All told, Illinois is about $200 billion in debt, including the unfunded pension liability, bonded debt costs and unpaid bills. The state’s bond rating also has been downgraded. And the state’s revenue is nowhere near the level needed to address its debt.
Quinn earlier this year ordered closures of correctional facilities statewide, including prisons in Dwight and Tamms, juvenile facilities in Joliet and Murphysboro and adult transition centers in Carbondale, Decatur and Chicago.

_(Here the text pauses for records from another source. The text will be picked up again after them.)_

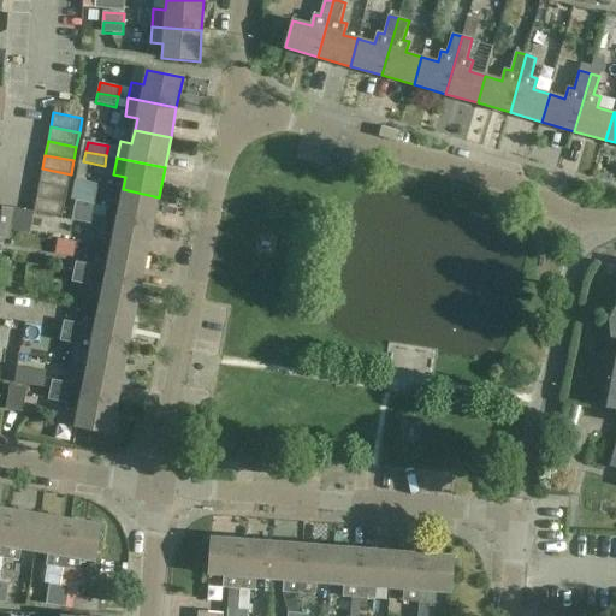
[(42,169),(40,183),(67,189),(71,175),(42,169)]
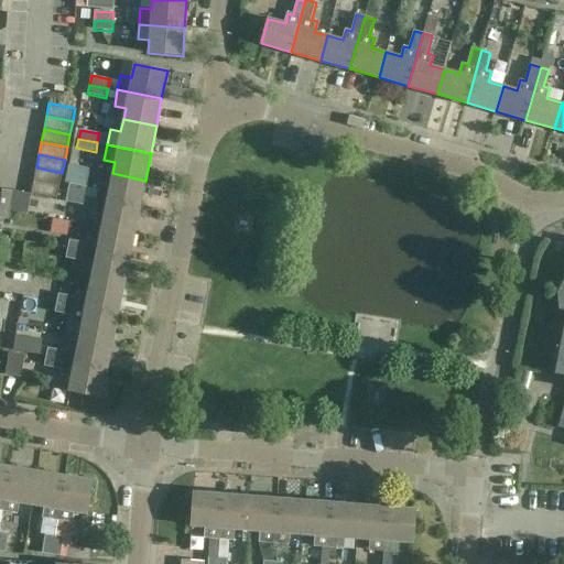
[(36,167),(33,181),(60,186),(62,173),(36,167)]
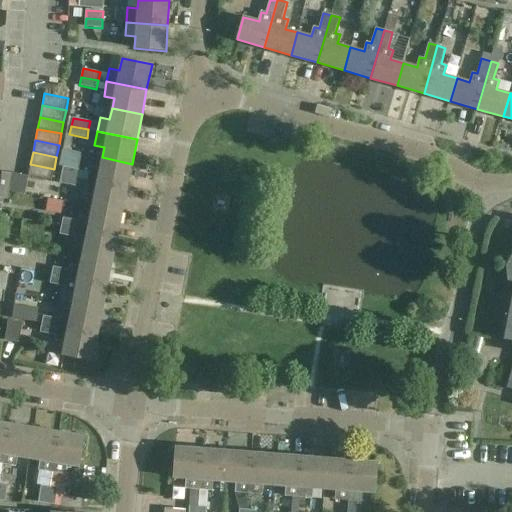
[(87,180),(127,188),(132,164),(102,157),(99,168),(90,166),(87,180)]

AFSCME filed a lawsuit in far southern Illinois to stop the closures, and the matter is tied up in arbitration.
Also on the chopping block is the state-run Jacksonville Developmental Center, a home for developmentally disabled adults. Residents’ families protested the closure, but a state board that oversees such closures signed off on it several weeks ago.
Meanwhile, the General Assembly was faced with unpleasant funding decisions that came down to choices like pay raises or medical care for sick children, and pension funding or money for schools.
But the question remains: who is running the show?
“It’s a dance. Generally, it’s a two-way thing, but because the budget is in such bad shape, the General Assembly is going to get involved,” Mooney said. “Nobody is in the driver’s seat, per se. They’ve all got interests in what happens with this negotiation and with every negotiation with the unions.”
Unions, Mooney added, actually may be in the weaker position these days because the budget is so bad.
“Management and labor always come to the table, and management always cries poor. But in this case management is going to cry poor and everybody knows they’re right,” he said.